If you purchased a zero coupon bond today for $225 and it maturity value is $1,000 in 11 years, what rate of return will you earn on that bond?

P = M/(1 + r)^n

P = price
M = maturity value
r = investor's required annual yield/2
n = number of years to maturity x 2

225 = 1000/(1 + r/2)^22
225(1 + r/2)^22 = 1000
(1 + r/2)^22 = 4.4444
take the 22nd root of each side
1 + r/2 = 1.07015
r/2 = 0.07015
r = .1403
r = 14%

check my math
Online calculators come up with a cost of 236.62 versus 225.00

Close enough because of rounding.

To calculate the rate of return on a zero coupon bond, you can use the formula for compound interest:

Rate of return = (Maturity value / Purchase price)^(1/Number of years) - 1

In this case:
Maturity value = $1,000
Purchase price = $225
Number of years = 11

Plugging the values into the formula, we get:

Rate of return = ($1,000 / $225)^(1/11) - 1

Calculating this expression will give you the rate of return on the bond.
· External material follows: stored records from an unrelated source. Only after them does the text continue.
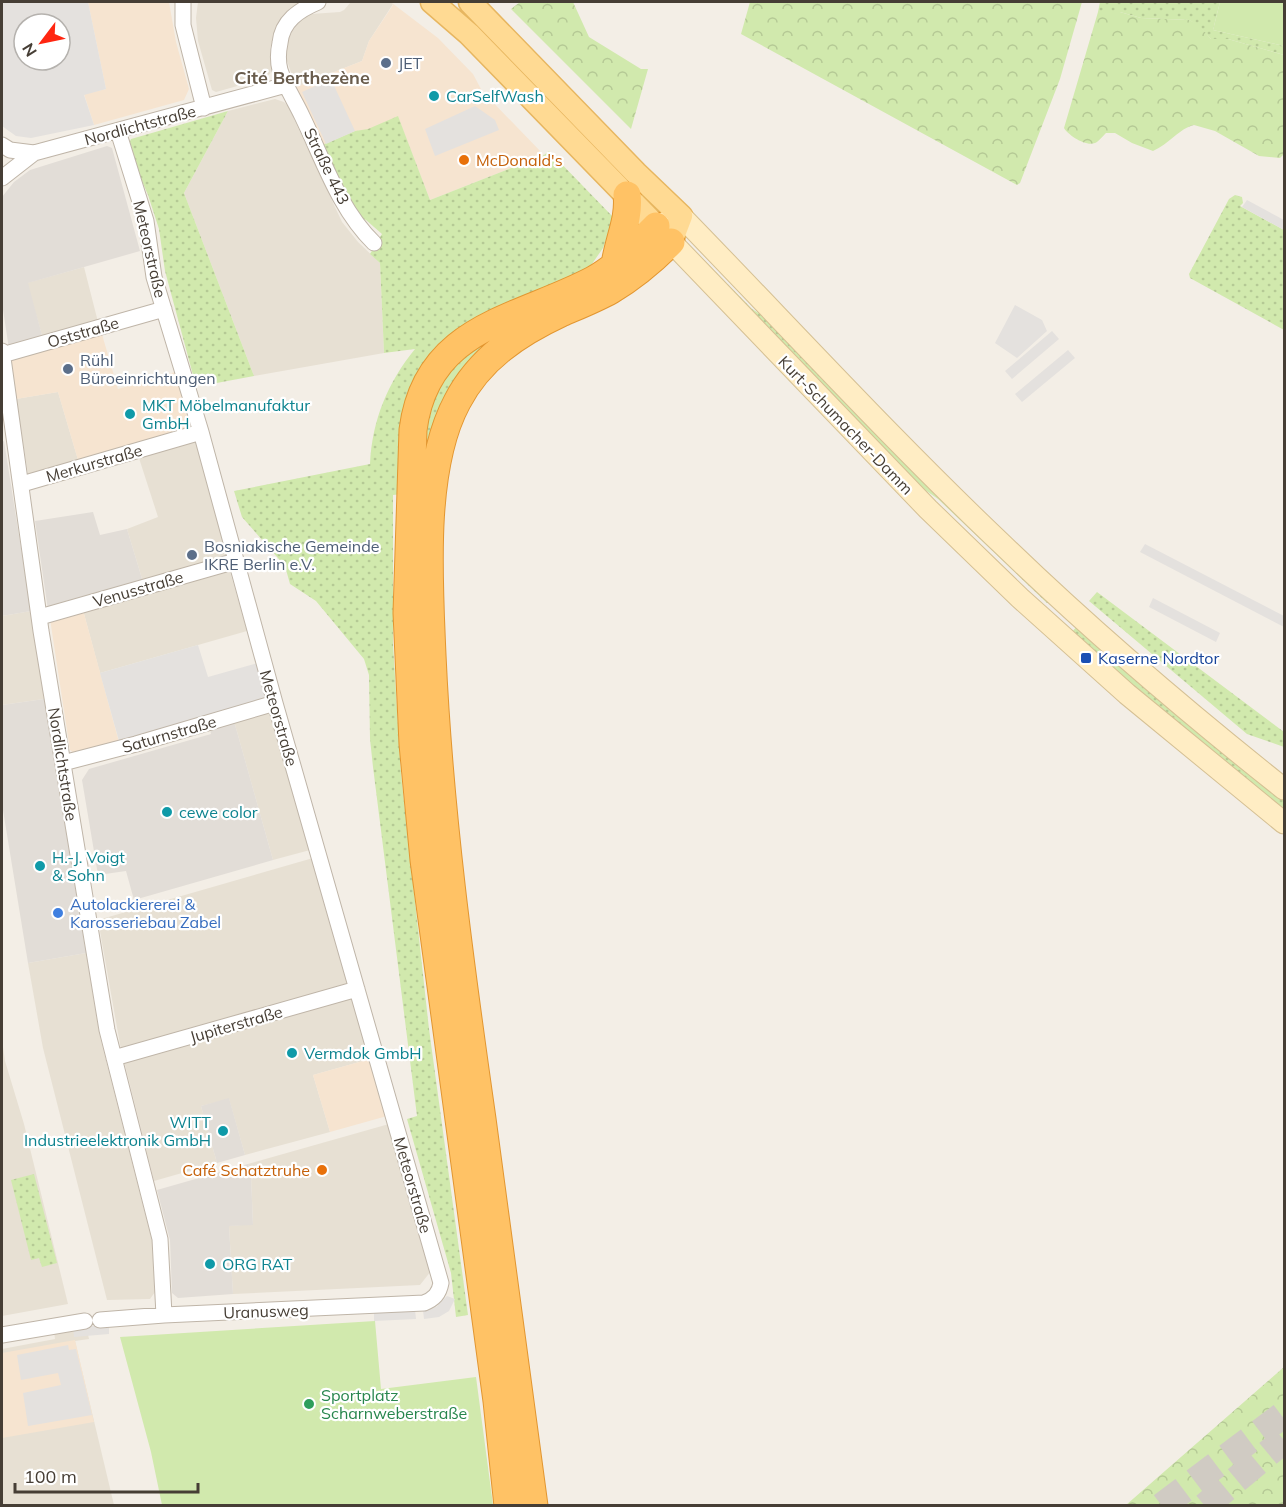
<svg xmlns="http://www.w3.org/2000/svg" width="1286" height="1507" font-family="Mulish,sans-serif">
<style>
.residential{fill:#e7e0d3}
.commercial{fill:#f6e4d0}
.industrial{fill:#e2ddd7}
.grass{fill:url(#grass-dots)}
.forest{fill:url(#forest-crowns)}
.pitch{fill:#d1e9ad}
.parking{fill:#e4e1de;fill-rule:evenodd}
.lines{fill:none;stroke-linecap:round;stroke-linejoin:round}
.motorway-tunnel{stroke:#d0cbc3;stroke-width:27;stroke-dasharray:27 14;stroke-linecap:butt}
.minor-casing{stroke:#bfb5a8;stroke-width:17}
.secondary-casing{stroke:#d5c094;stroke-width:23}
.primary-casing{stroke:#e7b660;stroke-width:25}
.motorway-casing{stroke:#e29631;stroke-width:29}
.minor{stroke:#fff;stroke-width:15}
.secondary{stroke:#ffedc4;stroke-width:21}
.primary{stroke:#ffda93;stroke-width:22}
.motorway{stroke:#ffc265;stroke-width:27}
.service-dot{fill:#5c6f8a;stroke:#fff;stroke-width:2}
.culture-dot{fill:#0f9aa8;stroke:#fff;stroke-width:2}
.food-dot{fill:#e8710a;stroke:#fff;stroke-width:2}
.transit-dot{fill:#1a4fb4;stroke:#fff;stroke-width:2}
.shop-dot{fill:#3f7fe0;stroke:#fff;stroke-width:2}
.leisure-dot{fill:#2e9e5b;stroke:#fff;stroke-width:2}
.labels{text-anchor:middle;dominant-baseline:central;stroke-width:4.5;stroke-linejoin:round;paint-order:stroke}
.service-label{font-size:16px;fill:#4e5e75;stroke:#fff;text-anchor:start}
.culture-label{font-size:16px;fill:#0d838f;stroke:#fff;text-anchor:start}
.street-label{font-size:16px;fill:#463e35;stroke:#fff}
.food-label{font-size:16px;fill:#c56008;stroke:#fff;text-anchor:start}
.transit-label{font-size:16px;fill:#164399;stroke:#fff;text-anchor:start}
.shop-label{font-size:16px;fill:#366cbe;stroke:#fff;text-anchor:start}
.leisure-label{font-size:16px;fill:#27864d;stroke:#fff;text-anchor:start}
.neighbourhood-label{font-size:18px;font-weight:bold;fill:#695c4c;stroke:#fff}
</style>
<defs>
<pattern id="grass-dots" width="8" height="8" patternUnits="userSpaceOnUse" patternTransform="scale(1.5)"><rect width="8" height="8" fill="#d1e9ad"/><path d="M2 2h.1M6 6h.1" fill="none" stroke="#b5c995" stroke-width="1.8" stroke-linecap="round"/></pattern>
<pattern id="forest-crowns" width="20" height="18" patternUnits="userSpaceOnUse" patternTransform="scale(1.5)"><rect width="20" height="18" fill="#d1e9ad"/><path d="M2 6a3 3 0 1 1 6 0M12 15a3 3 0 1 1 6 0" fill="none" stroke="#b5c995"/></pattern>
</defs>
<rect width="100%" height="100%" fill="#f3eee6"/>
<path class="residential" d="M198,2H304L280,21L275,30L270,49L272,67L270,74L259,80L216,92L212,90L198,41L196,18Z
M351,2H390L393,4L369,41L362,61L296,87L285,55L286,44L291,32L299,22L311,14L340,12L344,10Z
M275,99L284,102L288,106L342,222L358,242L380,263L384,353L254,376L184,193L228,111Z
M84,267L98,322L43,339L27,283Z
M58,392L78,460L28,474L16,399Z
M195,439L228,559L143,582L127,529L158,517L138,455Z
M229,568L247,631L100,673L83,610Z
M31,611L44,699L2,705V616Z
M266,712L273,716L310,850L273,860L234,721Z
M313,858L350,986L121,1050L98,920Z
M86,953L100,1037L152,1241L155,1292L150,1299L107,1300L43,1048L28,963Z
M352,996L370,1059L313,1075L330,1132L245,1155L229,1099L201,1106L217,1163L154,1181L124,1061Z
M2,1040L5,1061L24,1124L68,1304L2,1316Z
M389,1124L431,1271L420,1285L233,1294L229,1226L253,1224L251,1176L248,1164Z
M86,1326L89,1339L75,1341L114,1505L2,1506V1349L55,1339L54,1331Z"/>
<path class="commercial" d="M88,2H169L176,42L189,89L184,100L94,125L84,94L106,89Z
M392,3L438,38L473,74L482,91L544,155L430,200L398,117L368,130L355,131L322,145L296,87L362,61L369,41L393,5Z
M101,331L118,389L175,372L191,430L78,460L58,392L16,399L10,357Z
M83,610L119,742L75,754L70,750L50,619Z
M370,1059L387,1116L330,1132L313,1075Z
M75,1340L94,1422L2,1438V1353Z"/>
<path class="industrial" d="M107,146L112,148L140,251L28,283L43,339L9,349L2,303V197L14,182L30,170Z
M4,441L31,611L2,616V442Z
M93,512L100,535L127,529L143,582L48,610L35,521Z
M44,699L86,953L28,963L2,804V705Z
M234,721L273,860L134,900L126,871L98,875L82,780L89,769L211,734L210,729Z
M229,1098L245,1155L217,1163L201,1106Z
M248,1164L251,1176L253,1225L229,1226L233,1294L178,1298L172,1293L170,1240L157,1190Z"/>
<path class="grass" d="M1100,2H1220L1213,30L1284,46V55L1228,39H1211L1198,25L1189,20L1141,18L1120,12H1098Z
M228,111L184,193L254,376L206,385L193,375L165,271L159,229L148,195L135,165L129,144L131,139Z
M398,116L430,200L544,155L549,151L614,218L603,248L583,277L453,338L403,494L393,495V644L401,774L429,1029L468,1315L456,1317L451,1273L407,1119L417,1116L373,767L370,739L369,675L364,659L316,601L290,584L285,566L242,517L234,491L370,464C372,420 388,382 415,349L384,353L380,263L370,254L382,234L366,220L356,216L322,145L355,131L368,129Z
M1235,195L1242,197L1243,203L1240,206L1284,230V330L1190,278L1189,274L1229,199Z
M696,252L752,309L768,319L1051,603H1047L938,499L918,485L693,255Z
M499,326L423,465L418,442L439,378Z
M1097,592L1284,732V747L1247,734L1089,601Z
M1078,625L1284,798V810C1212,752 1141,694 1072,632Z
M34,1174L57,1263L42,1267L39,1258L31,1260L11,1180Z"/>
<path class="forest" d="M520,2H573L589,37L641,69H648L631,129L511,9Z
M750,2H1082L1060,79L1020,183L1017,185L741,34Z
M1098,12H1120L1141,18L1189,20L1198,24L1211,39H1228L1284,55V154L1280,158L1259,156L1215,131L1194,125C1180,128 1169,144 1153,151L1132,143L1115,133H1106C1103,136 1098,142 1095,143C1086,147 1068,135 1064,128Z
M1284,1367V1505H1126Z"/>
<path class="pitch" d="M1220,2H1284V46L1213,30Z
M375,1321L381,1389L476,1377L493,1505H162L151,1452L120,1337Z"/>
<path class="parking" d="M2,2H88L106,89L84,95L94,125L31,138L16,136L2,126ZM24,24H60V60H24Z
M331,79L355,131L326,144L302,92Z
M475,106L495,120L499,130L435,156L425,129Z
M1247,200L1284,220V230L1242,207Z
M1015,305L1042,320L1047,331L1017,358L995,343Z
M1052,331L1059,339L1012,379L1005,371Z
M1068,350L1075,358L1022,402L1015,394Z
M1145,544L1284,616V627L1140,552Z
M1153,598L1220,633L1216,642L1149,607Z
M198,645L208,677L258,663L266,693L263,700L119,741L100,673Z
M447,1296L455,1299L449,1311L439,1317L424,1319L423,1310L436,1307Z
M415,1310L416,1319L374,1321V1312Z
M109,1324V1334L74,1337L73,1328Z
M68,1345L69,1350L76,1349L92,1415L28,1426L23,1393L61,1385L58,1373L21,1380L17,1355Z"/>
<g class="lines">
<path class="motorway-tunnel" d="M1162,1506L1284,1414
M1205,1506L1284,1440"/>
<g class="minor-casing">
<path id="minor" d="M183,2V25L204,108
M318,2C299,10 282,21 280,43C278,52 278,62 280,70C285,86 295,101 302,116C323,159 339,209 374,243
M2,145L10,150L34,153
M2,178L34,153L286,85
M2,351L41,631L107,1030L160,1239L164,1315
M2,355L164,309
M22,484L201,432
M40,617L236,561
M63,763L136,744L275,703
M114,1058L357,989
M100,1320L164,1315L424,1303C434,1299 439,1294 441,1283L275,703L201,432L154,277L146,221L118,131
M2,1335L85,1321"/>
</g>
<g class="secondary-casing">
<path id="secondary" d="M1284,789C1187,712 1093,632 1004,546C892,440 788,326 681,216L656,226L928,509L1020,598L1127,694L1284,823"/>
</g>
<g class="primary-casing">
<path id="primary" d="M432,2L469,34L656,226
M470,2L636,173L681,216L671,242"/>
</g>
<g class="motorway-casing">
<path id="motorway" d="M615,265C618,241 630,219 627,195
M508,1506L497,1401L424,860L413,744L407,613L413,430C426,326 517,320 593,280C617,267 637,245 656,226
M534,1506C517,1377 499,1248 482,1119C460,965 439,811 432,655C429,581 421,469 457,402C479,359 518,333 561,313C577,306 595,299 611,290C633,277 653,260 671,242"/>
</g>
<use href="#minor" class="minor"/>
<use href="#secondary" class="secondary"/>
<use href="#primary" class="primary"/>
<use href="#motorway" class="motorway"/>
</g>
<g class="service-dot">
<circle cx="386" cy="63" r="6"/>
<circle cx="68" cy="369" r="6"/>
<circle cx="192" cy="555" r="6"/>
</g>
<g class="culture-dot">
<circle cx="434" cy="96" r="6"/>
<circle cx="130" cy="414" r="6"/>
<circle cx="167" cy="812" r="6"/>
<circle cx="40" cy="866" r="6"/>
<circle cx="292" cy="1053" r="6"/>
<circle cx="223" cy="1131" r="6"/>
<circle cx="210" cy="1264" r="6"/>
</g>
<g class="food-dot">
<circle cx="464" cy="160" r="6"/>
<circle cx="322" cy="1170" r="6"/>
</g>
<rect class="transit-dot" x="1080" y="652" width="12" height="12" rx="3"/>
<circle class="shop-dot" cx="58" cy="913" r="6"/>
<circle class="leisure-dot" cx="309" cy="1404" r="6"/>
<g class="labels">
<g class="service-label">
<text x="398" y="63">JET</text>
<text x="80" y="360">Rühl<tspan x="80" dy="18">Büroeinrichtungen</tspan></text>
<text x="204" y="546">Bosniakische Gemeinde<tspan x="204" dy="18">IKRE Berlin e.V.</tspan></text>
</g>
<g class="culture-label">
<text x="446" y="96">CarSelfWash</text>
<text x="142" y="405">MKT Möbelmanufaktur<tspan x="142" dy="18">GmbH</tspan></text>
<text x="179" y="812">cewe color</text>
<text x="52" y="857">H.-J. Voigt<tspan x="52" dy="18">&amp; Sohn</tspan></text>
<text x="304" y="1053">Vermdok GmbH</text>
<text x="211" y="1122" text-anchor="end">WITT<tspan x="211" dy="18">Industrieelektronik GmbH</tspan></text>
<text x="222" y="1264">ORG RAT</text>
</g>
<g class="street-label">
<text transform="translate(140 125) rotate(-15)">Nordlichtstraße</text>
<text transform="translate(327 166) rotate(64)">Straße 443</text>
<text transform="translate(150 249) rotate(77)">Meteorstraße</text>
<text transform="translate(83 332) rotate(-16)">Oststraße</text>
<text transform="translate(846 425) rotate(46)">Kurt-Schumacher-Damm</text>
<text transform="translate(94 463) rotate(-16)">Merkurstraße</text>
<text transform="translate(138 589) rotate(-16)">Venusstraße</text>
<text transform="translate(279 718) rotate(74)">Meteorstraße</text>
<text transform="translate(169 734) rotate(-16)">Saturnstraße</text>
<text transform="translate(63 764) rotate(81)">Nordlichtstraße</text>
<text transform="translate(236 1024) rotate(-16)">Jupiterstraße</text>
<text transform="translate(413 1185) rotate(74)">Meteorstraße</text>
<text transform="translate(266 1311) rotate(-2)">Uranusweg</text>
</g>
<g class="food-label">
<text x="476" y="160">McDonald's</text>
<text x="310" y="1170" text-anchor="end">Café Schatztruhe</text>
</g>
<g class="transit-label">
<text x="1098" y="658">Kaserne Nordtor</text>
</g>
<g class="shop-label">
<text x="70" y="904">Autolackiererei &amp;<tspan x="70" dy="18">Karosseriebau Zabel</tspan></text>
</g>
<g class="leisure-label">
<text x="321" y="1395">Sportplatz<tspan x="321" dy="18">Scharnweberstraße</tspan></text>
</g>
<g class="neighbourhood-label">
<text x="302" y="77">Cité Berthezène</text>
</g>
</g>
<rect width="1286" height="1507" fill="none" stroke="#463e35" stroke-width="6"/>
<g transform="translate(42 42) rotate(238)"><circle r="28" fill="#ffffff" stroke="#b5b2ae" stroke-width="1.5"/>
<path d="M0-4.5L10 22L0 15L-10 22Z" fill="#ff2611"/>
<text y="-9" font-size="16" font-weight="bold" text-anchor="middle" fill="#463e35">N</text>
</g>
<path d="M15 1483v9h183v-9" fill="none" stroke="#463e35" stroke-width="3"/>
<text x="24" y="1483" font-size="18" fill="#463e35" stroke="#ffffff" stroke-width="4.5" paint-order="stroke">100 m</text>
</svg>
To calculate the rate of return, also known as the yield to maturity, of a zero coupon bond, we can use the following formula:

Rate of return = (Maturity value / Purchase price) ^ (1 / Number of years) - 1

Let's put the values into the formula:

Maturity value = $1,000
Purchase price = $225
Number of years = 11

Now, we can substitute these values into the formula:

Rate of return = ($1,000 / $225) ^ (1 / 11) - 1

Now let's calculate it step by step:

Step 1: Division
Rate of return = 4.444 ^ (1 / 11) - 1

Step 2: Exponentiation
Rate of return = 1.344 - 1

Step 3: Subtraction
Rate of return ≈ 0.344

Therefore, the rate of return on this zero coupon bond would be approximately 0.344 or 34.4%.